A working document from the Council General Secretariat, published on 25 June 2026, compiles written replies from 17 Member States on the proposed EU Talent Pool Regulation, following a request at the 6 February 2024 meeting of the Working Party on Integration, Migration and Expulsion (Admission). The replies reveal broad support for voluntary participation but significant demands for flexibility on withdrawal, employer definitions, national adjustments to shortage lists, and reduced administrative burdens.

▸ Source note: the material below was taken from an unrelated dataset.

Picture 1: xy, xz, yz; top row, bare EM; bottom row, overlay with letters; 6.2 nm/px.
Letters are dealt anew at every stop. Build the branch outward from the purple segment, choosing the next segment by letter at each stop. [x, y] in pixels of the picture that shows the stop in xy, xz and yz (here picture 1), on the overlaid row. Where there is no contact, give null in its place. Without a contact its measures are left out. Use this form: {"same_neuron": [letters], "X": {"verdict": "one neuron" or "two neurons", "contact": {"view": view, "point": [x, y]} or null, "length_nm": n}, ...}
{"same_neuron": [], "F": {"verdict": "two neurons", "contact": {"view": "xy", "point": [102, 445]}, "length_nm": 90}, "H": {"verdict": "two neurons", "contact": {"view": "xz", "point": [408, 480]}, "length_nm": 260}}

Denmark raises concerns about posting third-country nationals to other Member States, citing CJEU case law (C-43/93, Vander Elst; C-91/13, Essent) requiring the worker's main activity to be in the employer's Member State. Denmark proposes clarifying Article 13 to reflect this, noting the European Labour Authority has flagged posting as a priority due to risks of fake postings and exploitation.

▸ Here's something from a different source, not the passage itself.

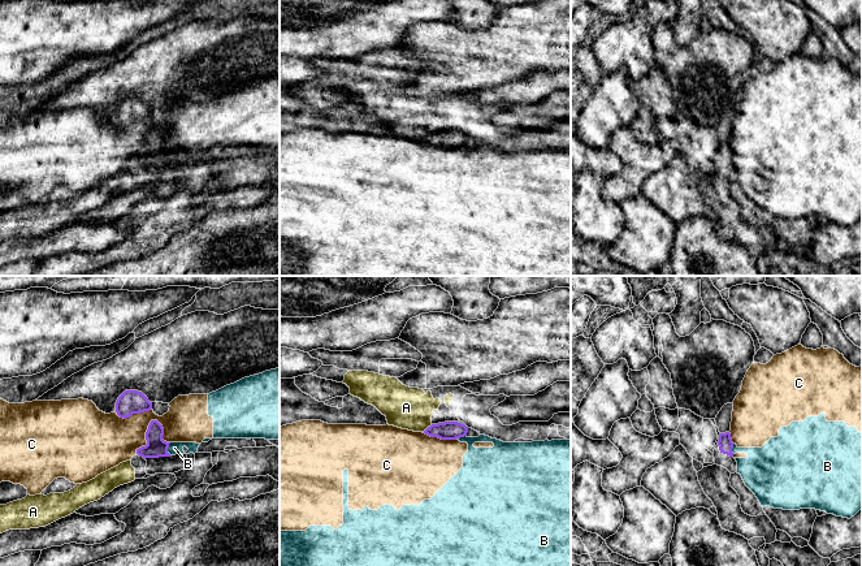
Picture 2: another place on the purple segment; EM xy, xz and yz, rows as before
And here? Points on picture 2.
{"same_neuron": [], "A": {"verdict": "two neurons", "contact": {"view": "xz", "point": [427, 428]}, "length_nm": 80}, "B": {"verdict": "two neurons", "contact": {"view": "xy", "point": [167, 449]}, "length_nm": 90}, "C": {"verdict": "two neurons", "contact": {"view": "xy", "point": [146, 437]}, "length_nm": 260}}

Estonia suggests adding a withdrawal provision to Article 3, amending the "employer" definition in Article 4(1)(3) to exclude private employment agencies and labour market intermediaries, changing "may" to "shall" in Article 11(1) for Europass profile creation, and allowing adjustments to the shortage occupation list more than once a year in Article 15(1).
Finland (preliminary comments, scrutiny reserve) stresses voluntary participation, cost-effective IT interoperability with its national platform (Työmarkkinatori), flexible national adjustments to the EU-level shortage occupation list, scalable digital services for jobseekers, and no binding provisions on entry conditions.

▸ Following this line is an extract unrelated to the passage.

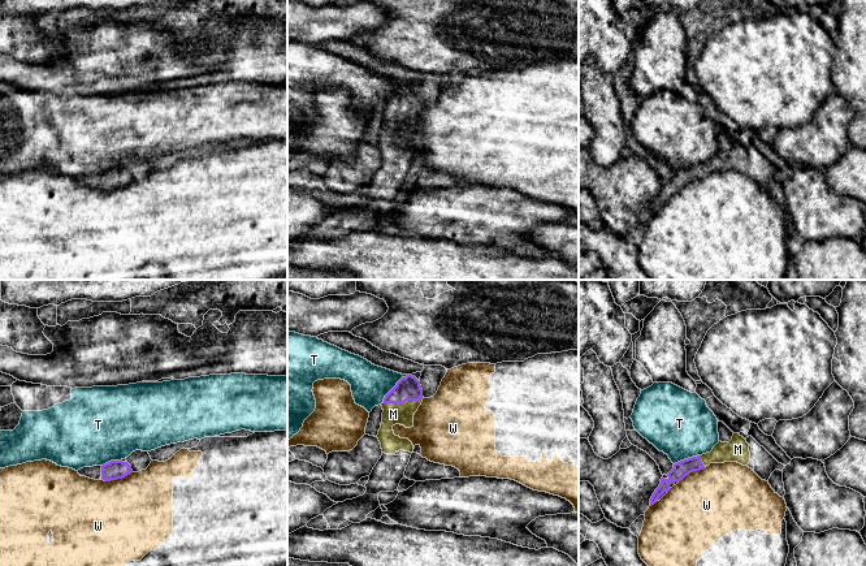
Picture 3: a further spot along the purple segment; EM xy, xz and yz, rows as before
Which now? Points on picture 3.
{"same_neuron": ["M"], "M": {"verdict": "one neuron", "contact": {"view": "xz", "point": [402, 402]}, "length_nm": 260}, "T": {"verdict": "two neurons", "contact": {"view": "xz", "point": [394, 387]}, "length_nm": 220}, "W": {"verdict": "two neurons", "contact": {"view": "xy", "point": [118, 478]}, "length_nm": 180}}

France (scrutiny reserve) questions the legal basis, supports voluntary participation with explicit withdrawal/suspension rights, opposes including private employment agencies in the "employer" definition, proposes allowing two national contact points, seeks to delete Article 10(2g) and Article 17(2), and suggests making employer compliance language more prescriptive (changing "should" to "shall" in recitals 23 and 37). France also requests clarifications on the Talent Partnerships pass (Article 12) and accelerated immigration procedures (Article 19).
The document signals that Member States are pulling in different directions on key provisions, with Denmark and France flagging posting and compliance risks, while Estonia and Finland push for greater flexibility and reduced administrative burdens. The Council will need to reconcile these positions before proceeding with the legislative file.